At the same time, I’m not always certain our standard interpretations of some parables ever capture the surprise. So I often look for other interpretations, a minority report so to speak, just to shake it up a bit. I find it rather like hearing a familiar song in a major key
. The result is often weirdly haunting. That’s what I seek in scripture.Take the familiar story of the lost sheep and the dedicated shepherd, found in St. Luke 15:3-7 and St. Matthew 18:10-14. One may be read in contrast to the other, the minor key vs. the major, or an O. Henry twist at the end.
A sheep wanders off. Who knows why; sightseeing maybe? The shepherd leaves the obedient 99 and tracks down that one errant sheep, scoops it up and returns it to the flock. Is the sheep happy about it? We don’t know. Might it wander off again? Possibly, possibly not, but we can’t say.

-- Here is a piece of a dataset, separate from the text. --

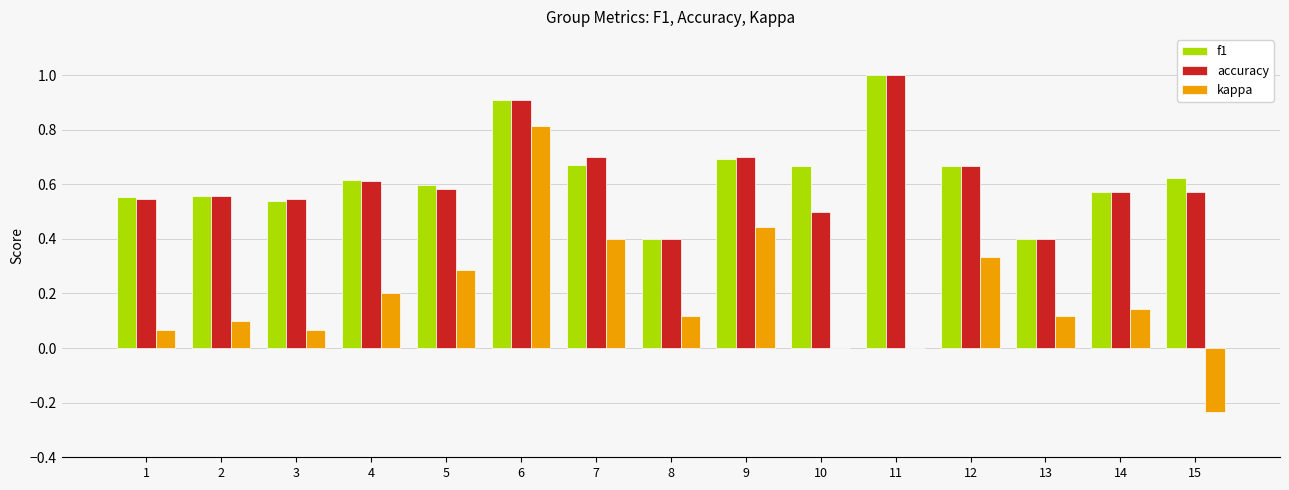

What is the total value across all series at 11?

2.0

What we do know is certain. Getting that sheep home is the shepherd’s work. One was missing; the shepherd searched and restored it to the flock. If he did it for one, doubtless he would do it for any of them.
St. Luke presents it as a story of repentance; the sheep repented. Luke concludes “there’s more rejoicing in heaven over one repentant sinner than ninety-nine who have no need of repentance.”
Matthew tells the lost sheep in a different key. Jesus begins by speaking of small faith or no faith at all. Don’t, he says, “despise one of these little ones, for their angels in heaven always look upon the face of my heavenly Father.”
That’s rather astonishing by itself but, to add emphasis, he tells of the lost sheep and the searching shepherd. The parable concludes not with a note of repentance but with the firm assertion: “…it is not the will of your heavenly Father that one of these little ones be lost.”
If you did not catch it, that assertion trends toward universalism. If it is the Father’s will that none be lost, who are we to say otherwise?
Scripture is sprinkled with remarks like that, and rather more of them than of any other sort. St. Paul foresees a time when “at the name of Jesus every knee should bow, in heaven and on earth and under the earth, and every tongue confess that Jesus Christ is Lord, to the glory of God the Father”(Philippians 2:10-11).
Which is it: every knee or only some knees, every tongue or only some? If it is the Father’s will that the shepherd leaves no sheep unfound, see, there awaits a mystery for us all.
All of us―said the late Swiss theologian Hans Urs von Balthasar (d. 1988) in Dare We Hope “That All Men Be Saved” ―stand under judgment in a world devastated by sin. He is careful to say that salvation for all is a Christian hope (taking scripture seriously) but not a doctrine (again, taking scripture seriously), but always it is the prayer of the Church.